It is possible to expose Kafka over the internet (in fact, that's how managed Kafka providers such as Aiven and Instaclustr make their money) but you have to ensure that it is adequately secured. At minimum:

  • ZooKeeper nodes should reside in a private subnet and not be routable from outside. ZK's security is inadequate and, at any rate, it is no longer required to bootstrap Kafka clients with ZK address(es).
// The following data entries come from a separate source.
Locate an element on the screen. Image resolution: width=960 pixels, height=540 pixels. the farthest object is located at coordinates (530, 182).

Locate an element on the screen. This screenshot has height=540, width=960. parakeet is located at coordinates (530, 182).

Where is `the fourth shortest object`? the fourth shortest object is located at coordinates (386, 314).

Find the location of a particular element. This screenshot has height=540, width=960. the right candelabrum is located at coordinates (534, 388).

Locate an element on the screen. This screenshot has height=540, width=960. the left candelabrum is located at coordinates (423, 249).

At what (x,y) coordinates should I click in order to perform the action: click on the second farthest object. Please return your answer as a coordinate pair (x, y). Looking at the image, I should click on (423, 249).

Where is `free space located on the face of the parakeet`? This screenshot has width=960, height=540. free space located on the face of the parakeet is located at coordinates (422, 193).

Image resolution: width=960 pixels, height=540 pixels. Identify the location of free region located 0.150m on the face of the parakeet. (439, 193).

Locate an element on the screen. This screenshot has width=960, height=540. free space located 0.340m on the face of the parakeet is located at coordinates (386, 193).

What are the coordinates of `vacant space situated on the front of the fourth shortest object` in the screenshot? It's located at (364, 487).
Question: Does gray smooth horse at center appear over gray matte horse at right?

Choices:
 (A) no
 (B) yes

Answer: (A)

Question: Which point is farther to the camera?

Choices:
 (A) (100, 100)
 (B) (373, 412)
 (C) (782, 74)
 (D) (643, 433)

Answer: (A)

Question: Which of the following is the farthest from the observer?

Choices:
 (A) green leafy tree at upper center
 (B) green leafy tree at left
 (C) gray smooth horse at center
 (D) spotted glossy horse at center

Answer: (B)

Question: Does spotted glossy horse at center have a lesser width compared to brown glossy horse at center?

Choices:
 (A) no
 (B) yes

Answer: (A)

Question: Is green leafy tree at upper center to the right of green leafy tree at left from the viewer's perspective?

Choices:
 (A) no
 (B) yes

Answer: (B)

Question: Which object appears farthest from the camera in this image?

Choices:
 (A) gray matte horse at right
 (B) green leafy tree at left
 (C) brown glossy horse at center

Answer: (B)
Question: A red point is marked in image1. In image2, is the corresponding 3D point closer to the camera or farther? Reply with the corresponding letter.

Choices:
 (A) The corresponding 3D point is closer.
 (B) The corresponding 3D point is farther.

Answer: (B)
  • Limit access to the brokers at the network level. If all your clients connect from a trusted network, then set appropriate firewall rules. If in AWS, use VPC peering or Direct Connect if you are connecting cloud-to-cloud or cloud-to-ground. If most of your clients are on a trusted network but a relative minority are not, force the latter to go via a VPN tunnel. Finally, if you want to allow connectivity from arbitrary locations, you'll just have to allow * on port 9092 (or whichever port you configure the brokers to listen on); just make sure that the other ports are closed.
  • Enable TLS (SSL) for client-broker connections. This is easily configured with a self-signed CA. Depending on how you expose your listeners, you may need to disable SSL hostname verification on the client. (The certificate chain of trust breaks if the advertised host names don't match the certificate's common name.) The clients will need the CA certificate installed. (Same CA that signed the brokers' certs.)
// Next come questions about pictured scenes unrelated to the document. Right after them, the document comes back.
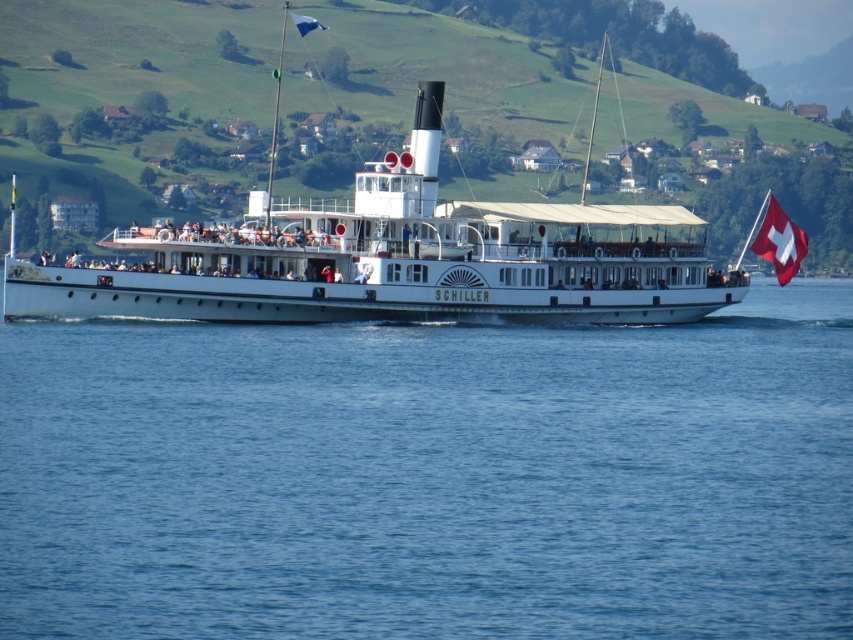
Question: Is blue water at center to the left of white matte steamboat at center from the viewer's perspective?

Choices:
 (A) yes
 (B) no

Answer: (B)

Question: Observing the image, what is the correct spatial positioning of blue water at center in reference to swiss flag at right?

Choices:
 (A) left
 (B) right

Answer: (A)

Question: Which point is farther from the camera taking this photo?

Choices:
 (A) (289, 227)
 (B) (767, 228)
 (C) (299, 29)

Answer: (C)

Question: Where is blue water at center located in relation to swiss flag at right in the image?

Choices:
 (A) above
 (B) below

Answer: (B)

Question: Considering the real-world distances, which object is closest to the white matte steamboat at center?

Choices:
 (A) blue fabric flag at upper center
 (B) blue water at center
 (C) swiss flag at right

Answer: (B)

Question: Estimate the real-world distances between objects in this image. Which object is closer to the blue water at center?

Choices:
 (A) white matte steamboat at center
 (B) swiss flag at right

Answer: (A)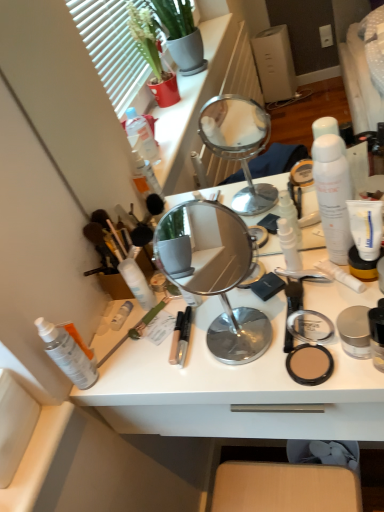
Where is `free space to the left of white matte spray can at upper right, the 6th toiletry viewed from the left`? The image size is (384, 512). free space to the left of white matte spray can at upper right, the 6th toiletry viewed from the left is located at coordinates 266,301.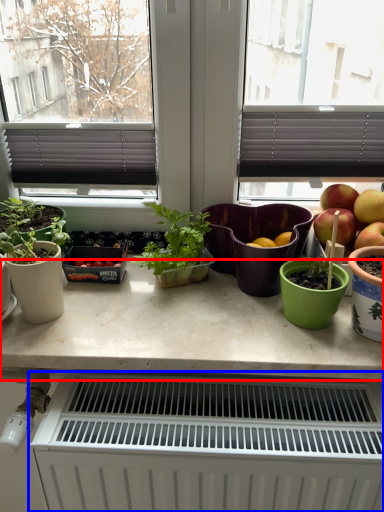
Question: Which object is closer to the camera taking this photo, countertop (highlighted by a red box) or radiator (highlighted by a blue box)?

Choices:
 (A) countertop
 (B) radiator

Answer: (B)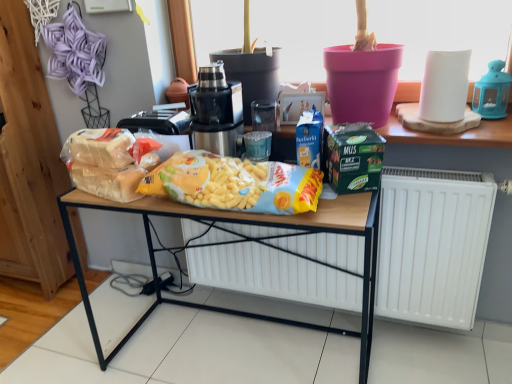
Question: Does point (116, 168) appear closer or farther from the camera than point (285, 185)?

Choices:
 (A) closer
 (B) farther

Answer: (B)

Question: In the image, is translucent plastic bag at center, the first waste from the left, on the left side or the right side of yellow matte snack packet at center, which is the 2th waste from left to right?

Choices:
 (A) right
 (B) left

Answer: (B)

Question: Considering the real-world distances, which object is farthest from the black metallic juicer at center?

Choices:
 (A) green matte lunch box at center
 (B) translucent plastic bag at center, the first waste from the left
 (C) wooden shelf at upper center
 (D) yellow matte snack packet at center, which is the 2th waste from left to right
 (E) blue plastic lantern at upper right

Answer: (E)

Question: Which object is the closest to the black metallic juicer at center?

Choices:
 (A) white matte radiator at lower center
 (B) translucent plastic bag at center, the first waste from the left
 (C) wooden table at center
 (D) green matte lunch box at center
 (E) wooden shelf at upper center

Answer: (B)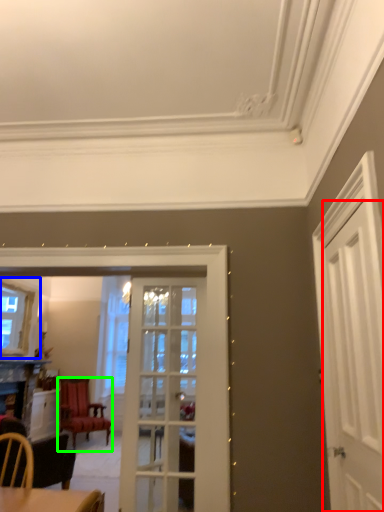
Question: Estimate the real-world distances between objects in this image. Which object is farther from door (highlighted by a red box), window (highlighted by a blue box) or chair (highlighted by a green box)?

Choices:
 (A) window
 (B) chair

Answer: (B)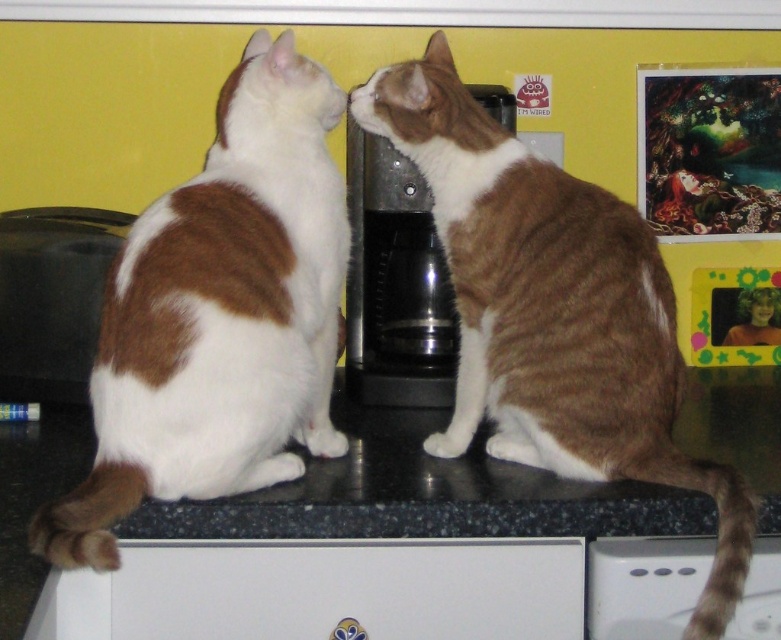
Question: Which is farther from the brown and white fur cat at center?

Choices:
 (A) brown and white fur cat at left
 (B) black granite counter at center
 (C) black plastic coffee machine at center
 (D) blonde hair at upper right

Answer: (D)

Question: Which object is farther from the camera taking this photo?

Choices:
 (A) brown and white fur cat at center
 (B) black granite counter at center
 (C) black plastic coffee machine at center

Answer: (C)

Question: Can you confirm if brown and white fur cat at left is positioned to the right of black granite counter at center?

Choices:
 (A) yes
 (B) no

Answer: (B)

Question: Which point is farther to the camera?

Choices:
 (A) (416, 92)
 (B) (761, 330)

Answer: (B)

Question: Does brown and white fur cat at center have a lesser width compared to black plastic coffee machine at center?

Choices:
 (A) no
 (B) yes

Answer: (A)

Question: Does brown and white fur cat at left appear under black plastic coffee machine at center?

Choices:
 (A) no
 (B) yes

Answer: (B)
  • Optionally, you may enable mutual TLS authentication; however, this is logistically more taxing, as it requires each client to have its own private key that is signed by a CA trusted by the broker.
  • Use SASL to authenticate the client to the broker and create individual users for each application and each person that is expected to access the cluster.
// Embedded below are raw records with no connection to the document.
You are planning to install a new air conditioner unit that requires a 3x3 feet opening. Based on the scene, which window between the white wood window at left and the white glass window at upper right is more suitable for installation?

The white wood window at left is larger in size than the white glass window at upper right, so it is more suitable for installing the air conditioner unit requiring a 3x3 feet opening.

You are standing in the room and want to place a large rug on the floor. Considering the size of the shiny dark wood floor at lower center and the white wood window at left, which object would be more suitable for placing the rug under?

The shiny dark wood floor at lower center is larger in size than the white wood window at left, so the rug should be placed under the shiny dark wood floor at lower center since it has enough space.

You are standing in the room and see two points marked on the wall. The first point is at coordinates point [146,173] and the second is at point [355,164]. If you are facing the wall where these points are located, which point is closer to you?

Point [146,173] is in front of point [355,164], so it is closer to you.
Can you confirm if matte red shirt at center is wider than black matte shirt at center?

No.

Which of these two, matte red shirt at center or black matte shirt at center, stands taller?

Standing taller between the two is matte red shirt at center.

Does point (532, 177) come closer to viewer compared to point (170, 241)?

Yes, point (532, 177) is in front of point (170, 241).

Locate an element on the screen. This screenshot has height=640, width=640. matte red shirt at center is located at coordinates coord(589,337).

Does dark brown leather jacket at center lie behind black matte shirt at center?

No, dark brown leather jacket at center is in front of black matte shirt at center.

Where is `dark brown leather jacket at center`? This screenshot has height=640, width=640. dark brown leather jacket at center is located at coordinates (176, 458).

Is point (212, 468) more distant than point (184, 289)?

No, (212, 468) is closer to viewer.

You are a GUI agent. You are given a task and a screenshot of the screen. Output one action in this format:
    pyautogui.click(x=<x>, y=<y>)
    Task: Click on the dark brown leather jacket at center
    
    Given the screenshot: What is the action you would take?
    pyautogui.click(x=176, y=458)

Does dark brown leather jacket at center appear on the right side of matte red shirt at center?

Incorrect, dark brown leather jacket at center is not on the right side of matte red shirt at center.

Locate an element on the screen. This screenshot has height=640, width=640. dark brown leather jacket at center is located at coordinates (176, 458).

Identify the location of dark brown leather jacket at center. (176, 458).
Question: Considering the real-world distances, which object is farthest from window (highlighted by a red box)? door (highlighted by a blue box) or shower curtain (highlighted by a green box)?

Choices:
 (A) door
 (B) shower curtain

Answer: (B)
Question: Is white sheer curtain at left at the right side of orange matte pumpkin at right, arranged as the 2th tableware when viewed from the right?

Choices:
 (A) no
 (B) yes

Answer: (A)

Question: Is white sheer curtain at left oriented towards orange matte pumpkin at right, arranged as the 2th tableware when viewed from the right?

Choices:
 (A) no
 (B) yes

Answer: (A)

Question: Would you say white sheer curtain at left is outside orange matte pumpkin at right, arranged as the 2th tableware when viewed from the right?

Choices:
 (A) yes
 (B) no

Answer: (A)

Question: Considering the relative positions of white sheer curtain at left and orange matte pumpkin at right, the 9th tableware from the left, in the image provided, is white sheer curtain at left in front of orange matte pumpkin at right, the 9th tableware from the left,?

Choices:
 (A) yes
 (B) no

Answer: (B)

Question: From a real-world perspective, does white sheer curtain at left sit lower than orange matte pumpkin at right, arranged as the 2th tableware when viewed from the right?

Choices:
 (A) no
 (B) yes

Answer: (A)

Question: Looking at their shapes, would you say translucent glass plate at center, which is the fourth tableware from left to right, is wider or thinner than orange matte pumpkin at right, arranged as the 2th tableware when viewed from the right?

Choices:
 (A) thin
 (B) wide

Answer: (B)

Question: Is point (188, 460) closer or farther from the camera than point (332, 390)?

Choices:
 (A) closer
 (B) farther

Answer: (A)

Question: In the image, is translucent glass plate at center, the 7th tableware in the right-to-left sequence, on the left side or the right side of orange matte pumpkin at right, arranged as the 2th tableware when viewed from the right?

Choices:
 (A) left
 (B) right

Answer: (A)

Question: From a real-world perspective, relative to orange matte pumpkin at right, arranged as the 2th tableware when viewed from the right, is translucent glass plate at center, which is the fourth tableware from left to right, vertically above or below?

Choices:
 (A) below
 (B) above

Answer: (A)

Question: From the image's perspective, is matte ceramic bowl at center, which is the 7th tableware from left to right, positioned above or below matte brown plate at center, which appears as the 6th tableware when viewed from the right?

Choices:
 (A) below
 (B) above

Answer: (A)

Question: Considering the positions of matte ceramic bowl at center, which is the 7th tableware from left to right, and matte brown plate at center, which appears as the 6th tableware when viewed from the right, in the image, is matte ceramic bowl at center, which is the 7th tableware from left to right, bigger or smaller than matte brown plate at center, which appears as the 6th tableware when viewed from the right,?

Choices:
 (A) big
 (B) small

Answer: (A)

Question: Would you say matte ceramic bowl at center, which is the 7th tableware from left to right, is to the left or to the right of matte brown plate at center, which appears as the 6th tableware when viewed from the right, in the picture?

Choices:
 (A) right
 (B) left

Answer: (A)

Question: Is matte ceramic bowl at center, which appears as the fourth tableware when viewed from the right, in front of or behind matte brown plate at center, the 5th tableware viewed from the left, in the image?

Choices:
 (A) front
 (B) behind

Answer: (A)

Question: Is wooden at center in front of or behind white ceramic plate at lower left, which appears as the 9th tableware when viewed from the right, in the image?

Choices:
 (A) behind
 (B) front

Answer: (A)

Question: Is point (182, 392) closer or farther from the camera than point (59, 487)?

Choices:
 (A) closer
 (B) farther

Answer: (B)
  • Issue minimally-sufficient cluster- and topic-level access privileges in the ACLs for each user, following the Principle of Least Privilege (PoLP).

One other thing to bear in mind: Not all tooling supports SASL/SSL connectivity and some tools actually require a connection to ZooKeeper nodes (which will not be reachable in the above setup). Make sure any tooling you rely on uses the 'new' style of connectivity directly to the Kafka brokers and does not require a Zookeeper connection.